I have known for a long time that data privacy checks can have an impact on the performance of data refresh in Power BI and Excel, but on a recent performance tuning engagement I had the chance to observe just how much of a difference changing these settings can make. Unfortunately I can’t share the M code for the queries I was working with but the scenario is very common:
- The only data source was a single Excel workbook with multiple worksheets
- There were multiple Power Query/M queries reading data from these worksheets; the output of these queries was not being loaded into the Power BI dataset
- There were further Power Query/M queries that referenced these source queries, none of which were being loaded into the Power BI dataset, and they all fed into a single query whose output was being loaded into a dataset
- Overall data volumes were very small, less than 1MB, and the final query only returned approximately 5000 rows
- Data refresh times were exceedingly slow, even with the “allow data preview to download in the background” setting turned off, and there was a long period where the Power Query engine was stuck in the “Evaluating” phase of the query during refresh in Power BI Desktop before the dialog showed the amount of data being loaded:
- Data refresh times also varied by +/-25% (I have a theory why this is happening – if I can confirm it I will blog about this) from one refresh to another
As a benchmark, here are some typical refresh timings for the same table in Power BI Desktop (December 2018 version) and Excel for Office 365 (build 11126.20118 click-to-run) with the default setting of data privacy checks turned on and the data privacy level set for the source Excel file set to Public:
|Power BI Desktop||Excel|
|Evaluating Phase (Seconds)||122||173|
|Data Load Phase (Seconds)||140||113|
|Total Refresh Time (Seconds)||262||286|
Here are the same timings with the Power Query engine set to combine data according to each file’s data privacy settings, and the data privacy checks for the current file turned off:
|Power BI Desktop||Excel|
|Evaluating Phase (Seconds)||69||91|
|Data Load Phase (Seconds)||108||112|
|Total Refresh Time (Seconds)||177||203|
Clearly there are some substantial query performance gains to be had by turning off data privacy checks and these gains are made in the Evaluating phase. In this case the queries in both Power BI Desktop and Excel were around 30% faster with data privacy checks turned off.

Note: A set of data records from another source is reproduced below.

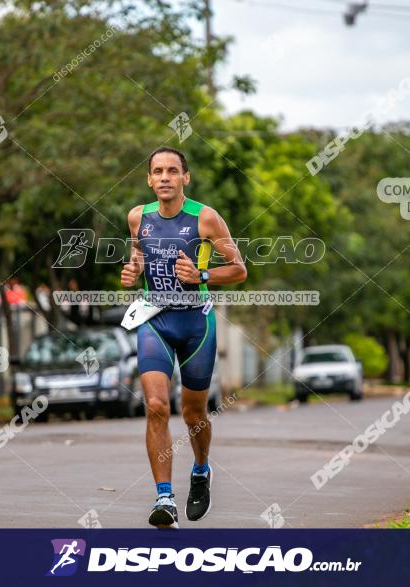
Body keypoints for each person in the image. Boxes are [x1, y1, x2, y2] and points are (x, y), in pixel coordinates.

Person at [121, 146, 247, 528]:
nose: (164, 177)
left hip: (196, 323)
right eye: (157, 171)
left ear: (184, 178)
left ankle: (201, 469)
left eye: (172, 171)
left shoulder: (205, 218)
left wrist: (202, 276)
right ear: (148, 178)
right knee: (157, 405)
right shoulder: (137, 217)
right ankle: (164, 499)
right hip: (155, 320)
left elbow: (239, 270)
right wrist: (132, 273)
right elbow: (138, 259)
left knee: (193, 412)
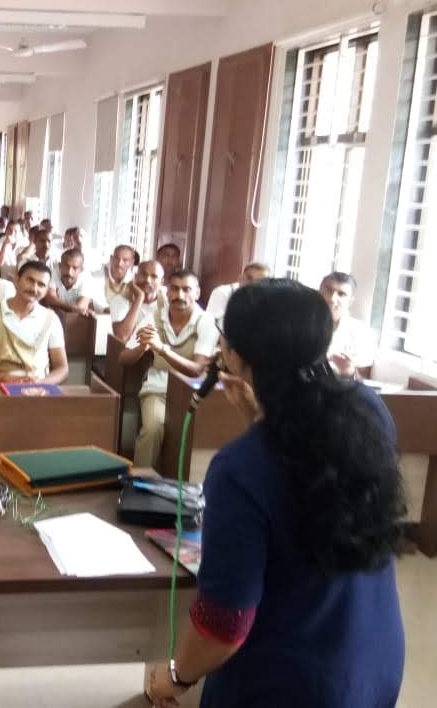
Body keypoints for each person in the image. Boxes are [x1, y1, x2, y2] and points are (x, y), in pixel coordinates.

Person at [145, 278, 405, 708]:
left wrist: (174, 676)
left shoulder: (239, 468)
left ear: (234, 358)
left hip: (289, 683)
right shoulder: (367, 407)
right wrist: (259, 420)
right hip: (373, 661)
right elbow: (308, 486)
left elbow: (224, 625)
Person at [119, 269, 219, 467]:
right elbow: (123, 358)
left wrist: (162, 349)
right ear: (167, 291)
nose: (179, 296)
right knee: (153, 428)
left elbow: (197, 370)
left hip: (194, 396)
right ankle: (140, 484)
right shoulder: (155, 318)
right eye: (174, 289)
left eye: (186, 290)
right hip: (157, 391)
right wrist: (141, 347)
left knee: (194, 437)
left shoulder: (206, 321)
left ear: (197, 293)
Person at [0, 261, 68, 384]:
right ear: (16, 281)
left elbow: (62, 368)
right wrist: (7, 379)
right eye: (30, 280)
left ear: (47, 291)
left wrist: (42, 383)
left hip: (38, 390)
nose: (34, 288)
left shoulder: (51, 319)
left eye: (41, 285)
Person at [320, 272, 376, 379]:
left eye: (341, 294)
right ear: (319, 292)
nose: (332, 298)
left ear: (350, 301)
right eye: (329, 290)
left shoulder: (361, 332)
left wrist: (349, 371)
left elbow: (364, 375)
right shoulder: (302, 323)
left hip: (342, 389)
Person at [111, 260, 165, 343]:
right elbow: (122, 336)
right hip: (129, 352)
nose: (148, 280)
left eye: (154, 276)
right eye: (144, 274)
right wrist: (139, 298)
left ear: (161, 282)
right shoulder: (120, 299)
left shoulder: (167, 302)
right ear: (135, 277)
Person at [43, 249, 102, 315]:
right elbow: (50, 299)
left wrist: (59, 305)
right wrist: (72, 308)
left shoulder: (87, 280)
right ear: (60, 266)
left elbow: (81, 308)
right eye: (66, 266)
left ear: (81, 269)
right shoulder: (52, 274)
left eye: (75, 268)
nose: (69, 272)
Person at [206, 262, 272, 321]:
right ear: (241, 278)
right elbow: (215, 322)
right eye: (250, 279)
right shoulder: (222, 292)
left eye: (260, 282)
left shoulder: (267, 299)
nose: (253, 284)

BUT is it safe to turn off data privacy checks? I strongly advise you to read my series on data privacy settings starting here, in particular this post on disabling checks, to understand the issues involved. You should not turn off data privacy checks without understanding what they do because you may end up sending sensitive data to somewhere it shouldn’t go and maybe even break the law. What’s more, if you have published a Power BI dataset you cannot disable data privacy checks for scheduled refresh unless you are using the gateway in Personal mode and have configured it with the “Fast Combine” option turned on, as shown here. Therefore turning off privacy checks is only really useful for Power Query users in Excel or to speed up development in Power BI Desktop.
In this particular case there is only one data source, an Excel workbook, a source which does not support query folding, so as far as I can see there is no risk in turning off data privacy checks because there is no way data from this Excel workbook can be sent anywhere else. Now why couldn’t the Power Query engine work this out?